*** Block opens ***

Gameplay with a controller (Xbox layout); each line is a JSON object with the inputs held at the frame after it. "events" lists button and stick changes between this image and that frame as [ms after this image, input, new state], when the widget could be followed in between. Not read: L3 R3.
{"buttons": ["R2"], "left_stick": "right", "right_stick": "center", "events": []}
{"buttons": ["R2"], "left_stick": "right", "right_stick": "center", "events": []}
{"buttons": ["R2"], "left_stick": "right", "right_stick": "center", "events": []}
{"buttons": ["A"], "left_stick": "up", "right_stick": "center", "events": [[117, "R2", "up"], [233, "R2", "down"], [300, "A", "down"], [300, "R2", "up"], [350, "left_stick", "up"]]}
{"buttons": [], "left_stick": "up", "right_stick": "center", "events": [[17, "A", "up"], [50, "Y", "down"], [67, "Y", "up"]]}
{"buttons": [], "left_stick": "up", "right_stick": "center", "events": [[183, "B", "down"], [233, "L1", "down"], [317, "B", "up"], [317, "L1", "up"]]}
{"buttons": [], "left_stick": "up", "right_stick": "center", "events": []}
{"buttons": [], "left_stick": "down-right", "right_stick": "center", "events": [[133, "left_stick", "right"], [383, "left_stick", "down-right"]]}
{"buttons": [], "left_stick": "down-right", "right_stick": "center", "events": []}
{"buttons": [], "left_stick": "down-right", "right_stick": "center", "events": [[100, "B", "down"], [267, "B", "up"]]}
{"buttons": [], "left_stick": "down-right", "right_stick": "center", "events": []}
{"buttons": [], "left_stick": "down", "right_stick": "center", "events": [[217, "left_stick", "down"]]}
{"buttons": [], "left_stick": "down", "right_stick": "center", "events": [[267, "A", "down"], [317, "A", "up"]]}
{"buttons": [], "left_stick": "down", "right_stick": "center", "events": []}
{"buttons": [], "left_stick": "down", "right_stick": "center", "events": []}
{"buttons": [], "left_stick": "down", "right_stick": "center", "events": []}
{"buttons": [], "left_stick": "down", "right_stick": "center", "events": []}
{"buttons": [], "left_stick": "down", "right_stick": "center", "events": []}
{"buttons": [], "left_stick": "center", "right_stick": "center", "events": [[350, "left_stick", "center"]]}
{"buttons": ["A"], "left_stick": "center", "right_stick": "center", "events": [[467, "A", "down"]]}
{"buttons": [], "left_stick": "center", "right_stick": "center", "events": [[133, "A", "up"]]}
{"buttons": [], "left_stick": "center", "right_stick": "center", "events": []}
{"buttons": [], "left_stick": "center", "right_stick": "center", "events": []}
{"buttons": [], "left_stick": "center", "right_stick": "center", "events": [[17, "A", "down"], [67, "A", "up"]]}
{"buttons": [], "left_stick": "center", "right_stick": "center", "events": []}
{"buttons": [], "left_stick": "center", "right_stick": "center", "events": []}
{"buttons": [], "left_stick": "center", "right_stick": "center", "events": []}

*** Block closes ***

## Problem statement
For this exercise, give the entries above again with no difference at all.

## Result for this task
Gameplay with a controller (Xbox layout); each line is a JSON object with the inputs held at the frame after it. "events" lists button and stick changes between this image and that frame as [ms after this image, input, new state], when the widget could be followed in between. Not read: L3 R3.
{"buttons": ["R2"], "left_stick": "right", "right_stick": "center", "events": []}
{"buttons": ["R2"], "left_stick": "right", "right_stick": "center", "events": []}
{"buttons": ["R2"], "left_stick": "right", "right_stick": "center", "events": []}
{"buttons": ["A"], "left_stick": "up", "right_stick": "center", "events": [[117, "R2", "up"], [233, "R2", "down"], [300, "A", "down"], [300, "R2", "up"], [350, "left_stick", "up"]]}
{"buttons": [], "left_stick": "up", "right_stick": "center", "events": [[17, "A", "up"], [50, "Y", "down"], [67, "Y", "up"]]}
{"buttons": [], "left_stick": "up", "right_stick": "center", "events": [[183, "B", "down"], [233, "L1", "down"], [317, "B", "up"], [317, "L1", "up"]]}
{"buttons": [], "left_stick": "up", "right_stick": "center", "events": []}
{"buttons": [], "left_stick": "down-right", "right_stick": "center", "events": [[133, "left_stick", "right"], [383, "left_stick", "down-right"]]}
{"buttons": [], "left_stick": "down-right", "right_stick": "center", "events": []}
{"buttons": [], "left_stick": "down-right", "right_stick": "center", "events": [[100, "B", "down"], [267, "B", "up"]]}
{"buttons": [], "left_stick": "down-right", "right_stick": "center", "events": []}
{"buttons": [], "left_stick": "down", "right_stick": "center", "events": [[217, "left_stick", "down"]]}
{"buttons": [], "left_stick": "down", "right_stick": "center", "events": [[267, "A", "down"], [317, "A", "up"]]}
{"buttons": [], "left_stick": "down", "right_stick": "center", "events": []}
{"buttons": [], "left_stick": "down", "right_stick": "center", "events": []}
{"buttons": [], "left_stick": "down", "right_stick": "center", "events": []}
{"buttons": [], "left_stick": "down", "right_stick": "center", "events": []}
{"buttons": [], "left_stick": "down", "right_stick": "center", "events": []}
{"buttons": [], "left_stick": "center", "right_stick": "center", "events": [[350, "left_stick", "center"]]}
{"buttons": ["A"], "left_stick": "center", "right_stick": "center", "events": [[467, "A", "down"]]}
{"buttons": [], "left_stick": "center", "right_stick": "center", "events": [[133, "A", "up"]]}
{"buttons": [], "left_stick": "center", "right_stick": "center", "events": []}
{"buttons": [], "left_stick": "center", "right_stick": "center", "events": []}
{"buttons": [], "left_stick": "center", "right_stick": "center", "events": [[17, "A", "down"], [67, "A", "up"]]}
{"buttons": [], "left_stick": "center", "right_stick": "center", "events": []}
{"buttons": [], "left_stick": "center", "right_stick": "center", "events": []}
{"buttons": [], "left_stick": "center", "right_stick": "center", "events": []}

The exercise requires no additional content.